Guest speakers: Terence McKenna, Ralph Abraham, and Rupert Sheldrake
PROGRAM NOTES:
(Minutes : Seconds into program)
01:23 Ralph Abraham: A short primer on chaos theory. . . . The emergence of form from a field of chaos.
08:57 Rupert Sheldrake:
“The problem I have with chaos theory . . . ” The issue of indeterminacy in the real world. . . . The illusion of total predictability. . . . Indeterminacy may exist not just at the quantum level but at all levels of natural organization. . . . How form arises from chaos. . . . In some sense, energy may be seen as an agent of change.
21:24 Rupert:
The question of how do new fields, new forms, come into being in the first place? Where do they come from? . . . The nature of the mathematical realm, the formative realm. Is there a kind of mathematical realm before the universe, somehow beyond space and time. [lozo: he goes on a kind of Olaf Stapelton riff] . . .
26:04 Rupert:
“The view that I want to consider is that the world soul, or the world imagination, makes up these forms as it goes along, that there isn’t, out there, a kind of mathematical mind already fixed or already full.”
28:40 Ralph:
“I think that with mathematics we can make a model for anything.” . . . “Mathematics could be regarded simply an extension of language. . . . Words, I think, are frequently inadequate.”
34:18 Ralph:
“But the truth is this theory can be used to model everything.
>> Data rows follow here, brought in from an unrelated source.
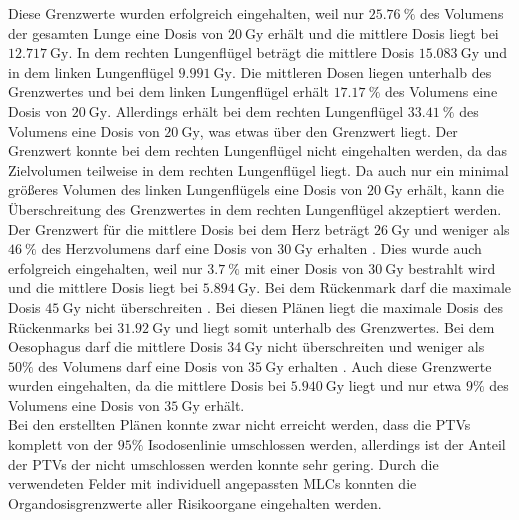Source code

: Diese Grenzwerte wurden erfolgreich eingehalten, weil nur $\SI{25.76}{\percent}$ des Volumens der gesamten Lunge eine Dosis von $\SI{20}{\gray}$
erhält und die mittlere Dosis liegt bei $\SI{12.717}{\gray}$. In dem rechten Lungenflügel beträgt die mittlere Dosis $\SI{15.083}{\gray}$
und in dem linken Lungenflügel $\SI{9.991}{\gray}$. Die mittleren Dosen liegen unterhalb des Grenzwertes und bei dem linken Lungenflügel
erhält $\SI{17.17}{\percent}$ des Volumens eine Dosis von $\SI{20}{\gray}$. Allerdings erhält bei dem rechten Lungenflügel $\SI{33.41}{\percent}$
des Volumens eine Dosis von $\SI{20}{\gray}$, was etwas über den Grenzwert liegt. Der Grenzwert konnte bei dem rechten Lungenflügel
nicht eingehalten werden, da das Zielvolumen teilweise in dem rechten Lungenflügel liegt. Da auch nur ein minimal größeres Volumen des linken
Lungenflügels eine Dosis von $\SI{20}{\gray}$ erhält, kann die Überschreitung des Grenzwertes in dem rechten Lungenflügel akzeptiert werden.
Der Grenzwert für die mittlere Dosis bei dem Herz beträgt $\SI{26}{\gray}$ und weniger als $\SI{46}{\percent}$ des Herzvolumens darf
eine Dosis von $\SI{30}{\gray}$ erhalten \cite{grenz}. Dies wurde auch erfolgreich eingehalten, weil nur $\SI{3.7}{\percent}$ mit einer Dosis von
$\SI{30}{\gray}$ bestrahlt wird und die mittlere Dosis liegt bei $\SI{5.894}{\gray}$.
Bei dem Rückenmark darf die maximale Dosis $\SI{45}{\gray}$ nicht überschreiten \cite{grenz}.
Bei diesen Plänen liegt die maximale Dosis des Rückenmarks bei $\SI{31.92}{\gray}$ und liegt somit unterhalb des Grenzwertes.
Bei dem Oesophagus darf die mittlere Dosis $\SI{34}{\gray}$ nicht überschreiten und weniger als $50\%$ des Volumens darf eine Dosis von $\SI{35}{\gray}$
erhalten \cite{QUANTEC}. Auch diese Grenzwerte wurden eingehalten, da die mittlere Dosis bei $\SI{5.940}{\gray}$ liegt und nur etwa $9\%$ des Volumens eine
Dosis von $\SI{35}{\gray}$ erhält. \\

Bei den erstellten Plänen konnte zwar nicht erreicht werden, dass die PTVs komplett von der $95\%$ Isodosenlinie
umschlossen werden, allerdings ist der Anteil der PTVs der nicht umschlossen werden konnte sehr gering.
Durch die verwendeten Felder mit individuell angepassten MLCs konnten die Organdosisgrenzwerte aller Risikoorgane eingehalten werden.

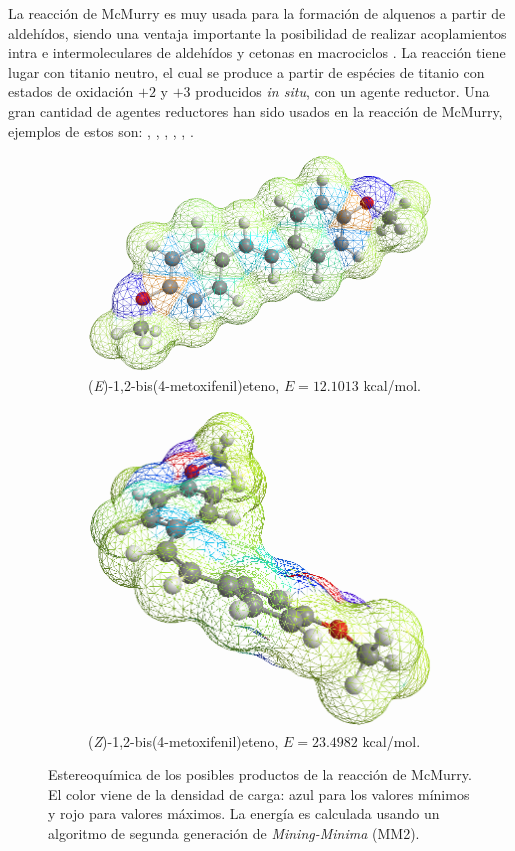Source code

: \documentclass[fleqn,11pt]{SelfArx}
\begin{document}
La reacci\'on de McMurry es muy usada para la formaci\'on de alquenos a partir de aldeh\'idos, siendo una ventaja importante la posibilidad de realizar acoplamientos intra e intermoleculares de aldeh\'idos y cetonas en macrociclos \cite{Wang2010, Villiers1997}. La reacci\'on tiene lugar con titanio neutro, el cual se produce a partir de esp\'ecies de titanio con estados de oxidaci\'on $+2$ y $+3$ producidos \textit{in situ}, con un agente reductor. Una gran cantidad de agentes reductores han sido usados en la reacci\'on de McMurry, ejemplos de estos son: , , , , ,  \cite{Wang2010}.

\begin{figure}[ht]
	\centering
	\begin{subfigure}[t]{0.49\linewidth}
		\centering
		\includegraphics[width=0.9\linewidth]{structures/productE.png}
		\caption{(\textit{E})-1,2-bis(4-metoxifenil)eteno, $E=12.1013$ kcal/mol.}
	\end{subfigure}
	\begin{subfigure}[t]{0.49\linewidth}
		\centering
		\includegraphics[width=0.7\linewidth]{structures/productZ.png}
		\caption{(\textit{Z})-1,2-bis(4-metoxifenil)eteno, $E=23.4982$ kcal/mol.}
	\end{subfigure}
	\caption{Estereoqu\'imica de los posibles productos de la reacci\'on de McMurry. El color viene de la densidad de carga: azul para los valores m\'inimos y rojo para valores m\'aximos. La energ\'ia es calculada usando un algoritmo de segunda generaci\'on de \textit{Mining-Minima} (MM2)\cite{Huang2012}.}
	\label{fig: both}
\end{figure}
\end{document}
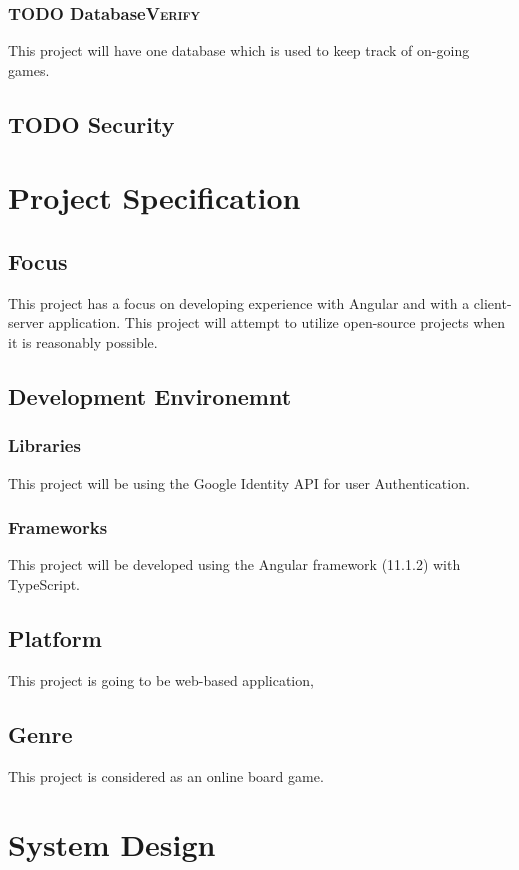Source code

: \documentclass[11pt]{article}
\begin{document}
\subsubsection{{\bfseries\sffamily TODO} Database\hfill{}\textsc{Verify}}
\label{sec:orgcbf4328}
This project will have one database which is used to keep track of on-going games.
\subsection{{\bfseries\sffamily TODO} Security}
\label{sec:org82ea64f}

\section{Project Specification}
\label{sec:orgaa08407}
\subsection{Focus}
\label{sec:org00e3bce}
This project has a focus on developing experience with Angular and
with a client-server application. This project will attempt to utilize
open-source projects when it is reasonably possible.

\subsection{Development Environemnt}
\label{sec:org558edd4}
\subsubsection{Libraries}
\label{sec:orga693088}
This project will be using the Google Identity API for user Authentication.
\subsubsection{Frameworks}
\label{sec:org67f148d}
This project will be developed using the Angular framework (11.1.2)
with TypeScript.
\subsection{Platform}
\label{sec:org3feb2ce}
This project is going to be web-based application,
\subsection{Genre}
\label{sec:orge2a5561}
This project is considered as an online board game.
\section{System Design}
\label{sec:org8c257f6}
\end{document}
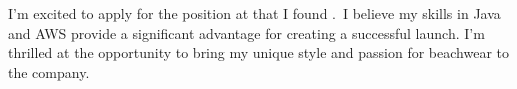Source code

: 



I'm excited to apply for the \position\;position at \company\;that I found \source.
\companynews\,I believe my skills in
Java and AWS provide a significant advantage for creating a successful launch. I'm thrilled at the opportunity to bring my unique style and passion for beachwear to the company.
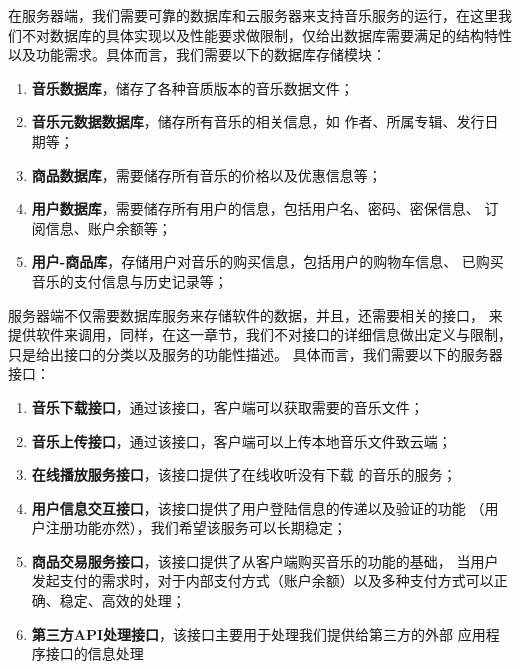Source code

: 在服务器端，我们需要可靠的数据库和云服务器来支持音乐服务的运行，在这里我们不对数据库的具体实现以及性能要求做限制，仅给出数据库需要满足的结构特性以及功能需求。具体而言，我们需要以下的数据库存储模块：
    \begin{enumerate}
        \item \textbf{音乐数据库}，储存了各种音质版本的音乐数据文件；
        \item \textbf{音乐元数据数据库}，储存所有音乐的相关信息，如
            作者、所属专辑、发行日期等；
        \item \textbf{商品数据库}，需要储存所有音乐的价格以及优惠信息等；
        \item \textbf{用户数据库}，需要储存所有用户的信息，包括用户名、密码、密保信息、
            订阅信息、账户余额等；
\iffalse
    \R{
        \item \textbf{用户-用户关系数据库}
                    ，存储用户与用户之间的联系，
            具体而言，储存了用户之间的社交关系，比如好友关系、关注关系、粉丝关系等。
}
\fi
        \item \textbf{用户-商品库}，存储用户对音乐的购买信息，包括用户的购物车信息、
            已购买音乐的支付信息与历史记录等；
    \end{enumerate}

服务器端不仅需要数据库服务来存储软件的数据，并且，还需要相关的接口，
    来提供软件来调用，同样，在这一章节，我们不对接口的详细信息做出定义与限制，
    只是给出接口的分类以及服务的功能性描述。
具体而言，我们需要以下的服务器接口：
\begin{enumerate}
    \item \textbf{音乐下载接口}，通过该接口，客户端可以获取需要的音乐文件；
    \item \textbf{音乐上传接口}，通过该接口，客户端可以上传本地音乐文件致云端；
\iffalse
        \R{
        介于新的需求，我们需要在下载时，进行不同音质的音乐分配。
        并且，根据用户会员的购买情况，音乐的可下载性、可下载的音质都有一定区别。
        }
\fi
    \item \textbf{在线播放服务接口}，该接口提供了在线收听没有下载
        的音乐的服务；
\iffalse
        \R{
        介于新的需求，我们同样需要在流播放的过程中进行音质的配置。
        并且，根据用户会员的购买情况，不同音质的可用性将有一定区别。
        }
\fi
    \item \textbf{用户信息交互接口}，该接口提供了用户登陆信息的传递以及验证的功能
        （用户注册功能亦然），我们希望该服务可以长期稳定；
    \item \textbf{商品交易服务接口}，该接口提供了从客户端购买音乐的功能的基础，
        当用户发起支付的需求时，对于内部支付方式（账户余额）以及多种支付方式可以正确、稳定、高效的处理；
    \item \textbf{第三方API处理接口}，该接口主要用于处理我们提供给第三方的外部
        应用程序接口的信息处理
\end{enumerate}

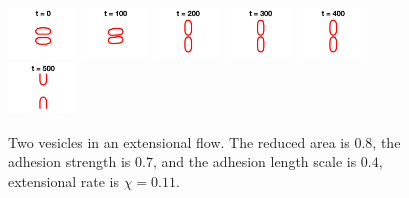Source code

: \documentclass[%
preprint,
 amsmath,amssymb,
 aps,
]{revtex4-1}
\begin{document}
\begin{figure}[htp]
  \includegraphics[width = 0.16\textwidth]{figs/extensional_adR4em1adS7em1Chi1p1em1_ra080_image01.png}
  \includegraphics[width = 0.16\textwidth]{figs/extensional_adR4em1adS7em1Chi1p1em1_ra080_image02.png}
  \includegraphics[width = 0.16\textwidth]{figs/extensional_adR4em1adS7em1Chi1p1em1_ra080_image03.png}
  \includegraphics[width = 0.16\textwidth]{figs/extensional_adR4em1adS7em1Chi1p1em1_ra080_image04.png}
  \includegraphics[width = 0.16\textwidth]{figs/extensional_adR4em1adS7em1Chi1p1em1_ra080_image05.png}
  \includegraphics[width = 0.16\textwidth]{figs/extensional_adR4em1adS7em1Chi1p1em1_ra080_image06.png}
  \caption{Two vesicles in an extensional flow.  The reduced area is
  $0.8$, the adhesion strength is $0.7$, and the adhesion length scale
is $0.4$, extensional rate is $\chi = 0.11$.}
\end{figure}
\end{document}

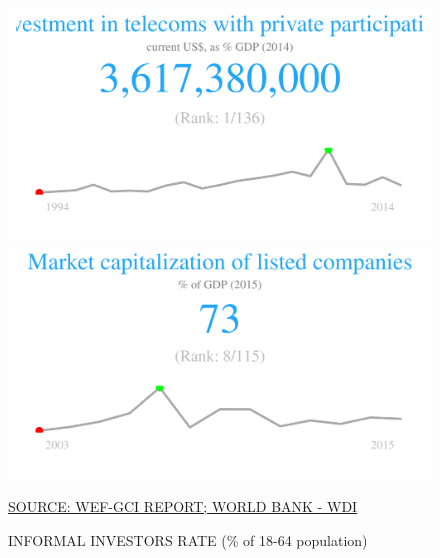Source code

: \documentclass{article}\usepackage[]{graphicx}\usepackage[]{color}
\makeatletter
\def\maxwidth{ %
  \ifdim\Gin@nat@width>\linewidth
    \linewidth
  \else
    \Gin@nat@width
  \fi
}
\makeatother
\begin{document}
\begin{figure}
\begin{minipage}[c]{0.95\textwidth}
\begin{minipage}[c]{0.95\textwidth}
\begin{minipage}[c]{0.32\textwidth}
{\centering \includegraphics[width=\maxwidth]{figure/figure_sparkline_Fin2-1} 

}



      \end{minipage}
      \begin{minipage}[c]{0.32\textwidth}


{\centering \includegraphics[width=\maxwidth]{figure/figure_sparkline_Fin3-1} 

}



      \end{minipage}
       \hspace{4ex}\scriptsize{\href{NA}{\textcolor[HTML]{22A6F5}{SOURCE: WEF-GCI REPORT; WORLD BANK - WDI}}}
  \end{minipage}
    
  \begin{minipage}[c]{0.95\textwidth} %
    \vspace*{0.6cm}
    \begin{minipage}[c]{0.49\textwidth} %
      \small{\textcolor[HTML]{818181}{INFORMAL INVESTORS RATE (\% of 18-64 population)}}



\end{minipage}
\end{minipage}
\end{minipage}
\end{figure}
\end{document}
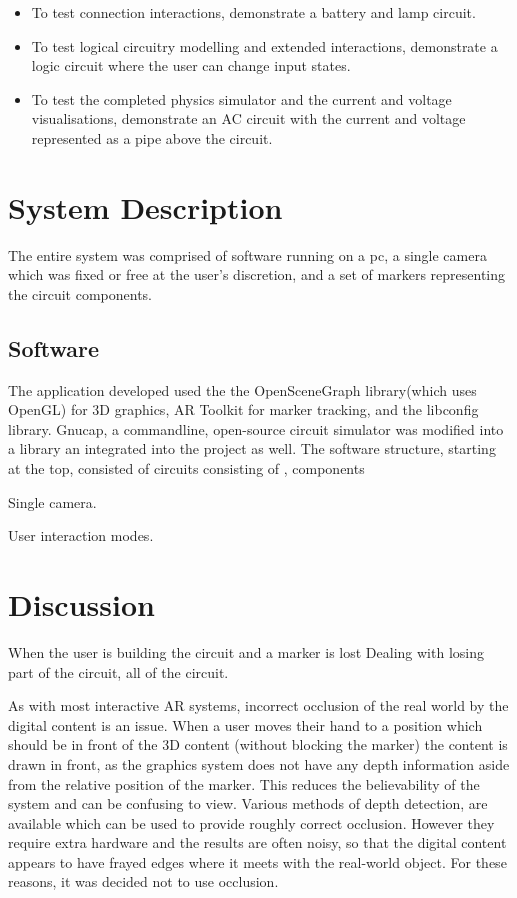 \begin{itemize}
\item To test connection interactions, demonstrate a battery and lamp circuit.
\item To test logical circuitry modelling and extended interactions, demonstrate a logic circuit where the user can change input states.
\item To test the completed physics simulator and the current and voltage visualisations, demonstrate an AC circuit with the current and voltage represented as a pipe above the circuit.
\end{itemize}

\section{System Description}
The entire system was comprised of software running on a pc, a single camera which was fixed or free at the user's discretion, and a set of markers representing the circuit components.

\subsection{Software}
The application developed used the the OpenSceneGraph library(which uses OpenGL) for 3D graphics, AR Toolkit for marker tracking, and the libconfig library. Gnucap, a commandline, open-source circuit simulator was modified into a library an integrated into the project as well. The software structure, starting at the top, consisted of circuits consisting of , components  

Single camera.

User interaction modes.

\section{Discussion}

When the user is building the circuit and a marker is lost
Dealing with losing part of the circuit, all of the circuit.

As with most interactive AR systems, incorrect occlusion of the real world by the digital content is an issue. When a user moves their hand to a position which should be in front of the 3D content (without blocking the marker) the content is drawn in front, as the graphics system does not have any depth information aside from the relative position of the marker. This reduces the believability of the system and can be confusing to view. Various methods of depth detection, are available which can be used to provide roughly correct occlusion. However they require extra hardware and the results are often noisy, so that the digital content appears to have frayed edges where it meets with the real-world object. For these reasons, it was decided not to use occlusion.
So it never settles any questions as to the origin of things or the true nature of ordinary reality.”
37:40 Rupert:
“Are the fields of reality more real than the models we use to model them with. Or is there a kind of mathematics yet more fundamental the fields?”
38:57 Ralph:
What mathematics means to me . . . a description of the mathematical landscape. . . . “Mathematics is the supreme tool for the extension of our language for dealing with complex systems.”